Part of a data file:

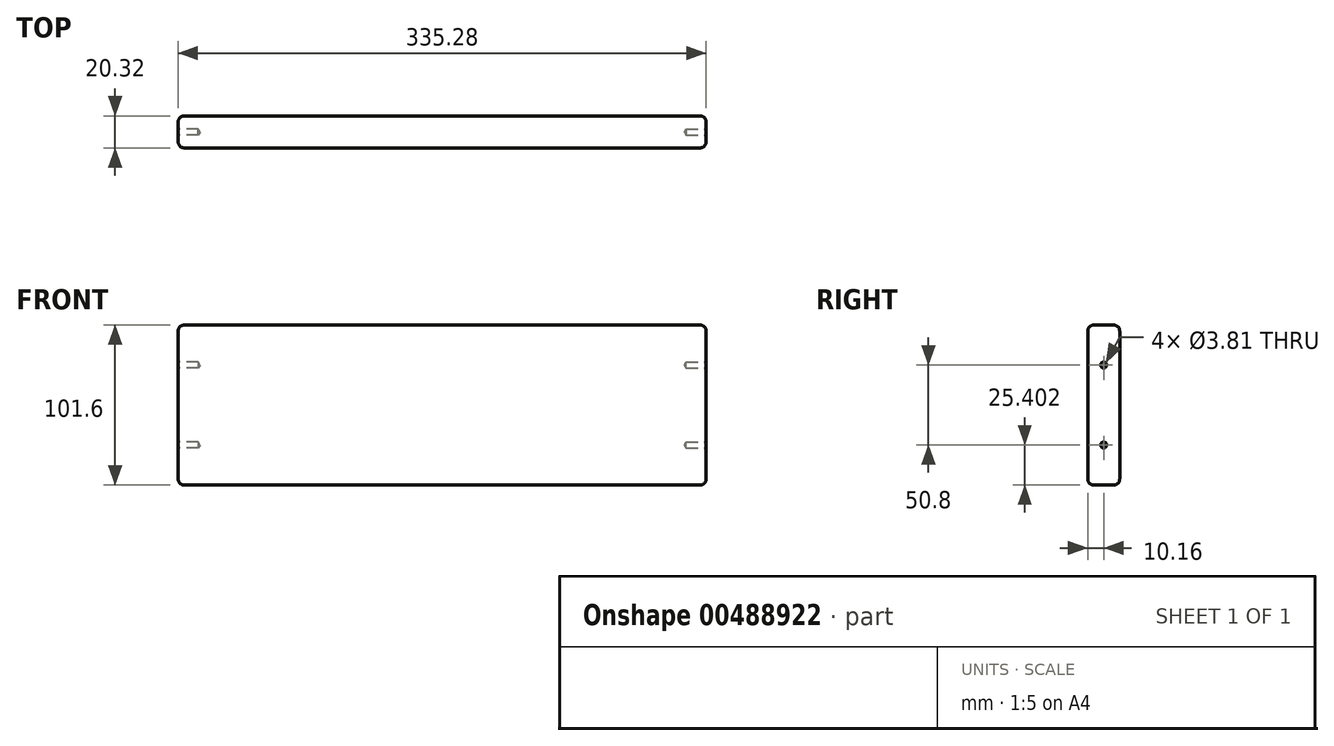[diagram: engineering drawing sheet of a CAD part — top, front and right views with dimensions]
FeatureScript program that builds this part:
annotation { "Feature Type Name" : "Feature", "Feature Type Description" : "" }
export const myFeature = defineFeature(function(context is Context, id is Id, definition is map)
    precondition{}
    {
        {
            var Q0;
            Q0=qCreatedBy(makeId("Front.planeOp"),FACE);
            var sketch = newSketch(context, id + "F0", { "sketchPlane" : qUnion([Q0])});
            skLineSegment(sketch, "E0.bottom", {"start": v(-209.73, 83.5) * mm, "end": v(125.55, 83.5) * mm});
            skLineSegment(sketch, "E0.top", {"start": v(-209.73, -18.1) * mm, "end": v(125.55, -18.1) * mm});
            skLineSegment(sketch, "E0.left", {"start": v(-209.73, 83.5) * mm, "end": v(-209.73, -18.1) * mm});
            skLineSegment(sketch, "E0.right", {"start": v(125.55, 83.5) * mm, "end": v(125.55, -18.1) * mm});
            skSolve(sketch);
        }
        {
            var Q0;
            Q0 = qSketchRegion(id + "F0", true);
            extrude(context, id + "F1", {"entities" : qUnion([Q0]), "endBound" : BoundingType.SYMMETRIC, "depth" : 20.32 * mm});
        }
        {
            var Q0;
            Q0=makeQuery(id+"F1.opExtrude","CAP_FACE",FACE,{"disambiguationData":[OSD([sQuery(id+"F0.wireOp",EDGE,"E0.bottom"),sQuery(id+"F0.wireOp",EDGE,"E0.top"),sQuery(id+"F0.wireOp",EDGE,"E0.left"),sQuery(id+"F0.wireOp",EDGE,"E0.right")])],"isStart":false});
            var Q1;
            Q1=makeQuery(id+"F1.opExtrude","CAP_EDGE",EDGE,{"disambiguationData":[OSD([sQuery(id+"F0.wireOp",EDGE,"E0.top")])],"isStart":true});
            var Q2;
            Q2=makeQuery(id+"F1.opExtrude","CAP_EDGE",EDGE,{"disambiguationData":[OSD([sQuery(id+"F0.wireOp",EDGE,"E0.top")])],"isStart":false});
            var Q3;
            Q3=makeQuery(id+"F1.opExtrude","CAP_FACE",FACE,{"disambiguationData":[OSD([sQuery(id+"F0.wireOp",EDGE,"E0.bottom"),sQuery(id+"F0.wireOp",EDGE,"E0.top"),sQuery(id+"F0.wireOp",EDGE,"E0.left"),sQuery(id+"F0.wireOp",EDGE,"E0.right")])],"isStart":true});
            var Q4;
            Q4=makeQuery(id+"F1.opExtrude","SWEPT_FACE",FACE,{"disambiguationData":[OSD([sQuery(id+"F0.wireOp",EDGE,"E0.right")])]});
            var Q5;
            Q5=makeQuery(id+"F1.opExtrude","SWEPT_FACE",FACE,{"disambiguationData":[OSD([sQuery(id+"F0.wireOp",EDGE,"E0.bottom")])]});
            var Q6;
            Q6=makeQuery(id+"F1.opExtrude","SWEPT_EDGE",EDGE,{"disambiguationData":[OSD([sQuery(id+"F0.wireOp",EDGE,"E0.top"),sQuery(id+"F0.wireOp",EDGE,"E0.right")])]});
            var Q7;
            Q7=makeQuery(id+"F1.opExtrude","CAP_EDGE",EDGE,{"disambiguationData":[OSD([sQuery(id+"F0.wireOp",EDGE,"E0.right")])],"isStart":true});
            var Q8;
            Q8=makeQuery(id+"F1.opExtrude","CAP_EDGE",EDGE,{"disambiguationData":[OSD([sQuery(id+"F0.wireOp",EDGE,"E0.right")])],"isStart":false});
            fillet(context, id + "F2", {"entities" : qUnion([Q0, Q1, Q2, Q3, Q4, Q5, Q6, Q7, Q8]), "radius" : 3.8 * mm, "tangentPropagation" : true, "allowEdgeOverflow" : false});
        }
        {
            var Q0;
            Q0=makeQuery(id+"F1.opExtrude","SWEPT_FACE",FACE,{"disambiguationData":[OSD([sQuery(id+"F0.wireOp",EDGE,"E0.right")])]});
            var sketch = newSketch(context, id + "F3", { "sketchPlane" : qUnion([Q0])});
            skLineSegment(sketch, "E1", {"start": v(0, 79.68) * mm, "end": v(0, 58.1) * mm});
            skPoint(sketch, "E1.endSnap0", {"position": v(0, -14.3) * mm});
            skLineSegment(sketch, "E2", {"start": v(0, 58.1) * mm, "end": v(0, 7.3) * mm});
            skLineSegment(sketch, "E3", {"start": v(0, 7.3) * mm, "end": v(0, -14.3) * mm});
            skSolve(sketch);
        }
        {
            var Q0;
            Q0=sQuery(id+"F3.wireOp",VERTEX,"E2.start");
            var Q1;
            Q1=makeQuery(id+"F1.opExtrude","SWEPT_BODY",BODY,{"disambiguationData":[OSD([sQuery(id+"F0.wireOp",EDGE,"E0.bottom"),sQuery(id+"F0.wireOp",EDGE,"E0.top"),sQuery(id+"F0.wireOp",EDGE,"E0.left"),sQuery(id+"F0.wireOp",EDGE,"E0.right")])]});
            hole(context, id + "F4", {"style" : HoleStyle.SIMPLE, "endStyle" : HoleEndStyle.BLIND, "holeDiameter" : 3.8 * mm, "holeDepth" : 12.7 * mm, "isTappedThrough" : true, "tappedDepth" : 12.7 * mm, "tapClearance" : 3, "locations" : qUnion([Q0]), "scope" : qUnion([Q1])});
        }
        {
            var Q0;
            Q0=sQuery(id+"F3.wireOp",VERTEX,"E3.start");
            var Q1;
            Q1=makeQuery(id+"F1.opExtrude","SWEPT_BODY",BODY,{"disambiguationData":[OSD([sQuery(id+"F0.wireOp",EDGE,"E0.bottom"),sQuery(id+"F0.wireOp",EDGE,"E0.top"),sQuery(id+"F0.wireOp",EDGE,"E0.left"),sQuery(id+"F0.wireOp",EDGE,"E0.right")])]});
            hole(context, id + "F5", {"style" : HoleStyle.SIMPLE, "endStyle" : HoleEndStyle.BLIND, "holeDiameter" : 3.8 * mm, "holeDepth" : 12.7 * mm, "isTappedThrough" : true, "tappedDepth" : 12.7 * mm, "tapClearance" : 3, "locations" : qUnion([Q0]), "scope" : qUnion([Q1])});
        }
        {
            var Q0;
            Q0=makeQuery(id+"F1.opExtrude","SWEPT_EDGE",EDGE,{"disambiguationData":[OSD([sQuery(id+"F0.wireOp",EDGE,"E0.top"),sQuery(id+"F0.wireOp",EDGE,"E0.left")])]});
            fillet(context, id + "F6", {"entities" : qUnion([Q0]), "radius" : 3.8 * mm, "tangentPropagation" : true, "allowEdgeOverflow" : false});
        }
        {
            var Q0;
            Q0=makeQuery(id+"F1.opExtrude","SWEPT_FACE",FACE,{"disambiguationData":[OSD([sQuery(id+"F0.wireOp",EDGE,"E0.left")])]});
            var sketch = newSketch(context, id + "F7", { "sketchPlane" : qUnion([Q0])});
            skLineSegment(sketch, "E4", {"start": v(0, 79.68) * mm, "end": v(0, 58.1) * mm});
            skPoint(sketch, "E4.endSnap0", {"position": v(0, 79.68) * mm});
            skLineSegment(sketch, "E5", {"start": v(0, 58.1) * mm, "end": v(0, 7.3) * mm});
            skLineSegment(sketch, "E6", {"start": v(0, 7.3) * mm, "end": v(0, -14.3) * mm});
            skSolve(sketch);
        }
        {
            var Q0;
            Q0=sQuery(id+"F7.wireOp",VERTEX,"E5.start");
            var Q1;
            Q1=makeQuery(id+"F1.opExtrude","SWEPT_BODY",BODY,{"disambiguationData":[OSD([sQuery(id+"F0.wireOp",EDGE,"E0.bottom"),sQuery(id+"F0.wireOp",EDGE,"E0.top"),sQuery(id+"F0.wireOp",EDGE,"E0.left"),sQuery(id+"F0.wireOp",EDGE,"E0.right")])]});
            hole(context, id + "F8", {"style" : HoleStyle.SIMPLE, "endStyle" : HoleEndStyle.BLIND, "holeDiameter" : 3.8 * mm, "holeDepth" : 12.7 * mm, "isTappedThrough" : true, "tappedDepth" : 12.7 * mm, "tapClearance" : 3, "locations" : qUnion([Q0]), "scope" : qUnion([Q1])});
        }
        {
            var Q0;
            Q0=sQuery(id+"F7.wireOp",VERTEX,"E6.start");
            var Q1;
            Q1=makeQuery(id+"F1.opExtrude","SWEPT_BODY",BODY,{"disambiguationData":[OSD([sQuery(id+"F0.wireOp",EDGE,"E0.bottom"),sQuery(id+"F0.wireOp",EDGE,"E0.top"),sQuery(id+"F0.wireOp",EDGE,"E0.left"),sQuery(id+"F0.wireOp",EDGE,"E0.right")])]});
            hole(context, id + "F9", {"style" : HoleStyle.SIMPLE, "endStyle" : HoleEndStyle.BLIND, "holeDiameter" : 3.8 * mm, "holeDepth" : 12.7 * mm, "isTappedThrough" : true, "tappedDepth" : 12.7 * mm, "tapClearance" : 3, "locations" : qUnion([Q0]), "scope" : qUnion([Q1])});
        }
    });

Written request: Show every line in the records above that contains the string "tangentPropagation", with case counting.

Final result:
            fillet(context, id + "F2", {"entities" : qUnion([Q0, Q1, Q2, Q3, Q4, Q5, Q6, Q7, Q8]), "radius" : 3.8 * mm, "tangentPropagation" : true, "allowEdgeOverflow" : false});
            fillet(context, id + "F6", {"entities" : qUnion([Q0]), "radius" : 3.8 * mm, "tangentPropagation" : true, "allowEdgeOverflow" : false});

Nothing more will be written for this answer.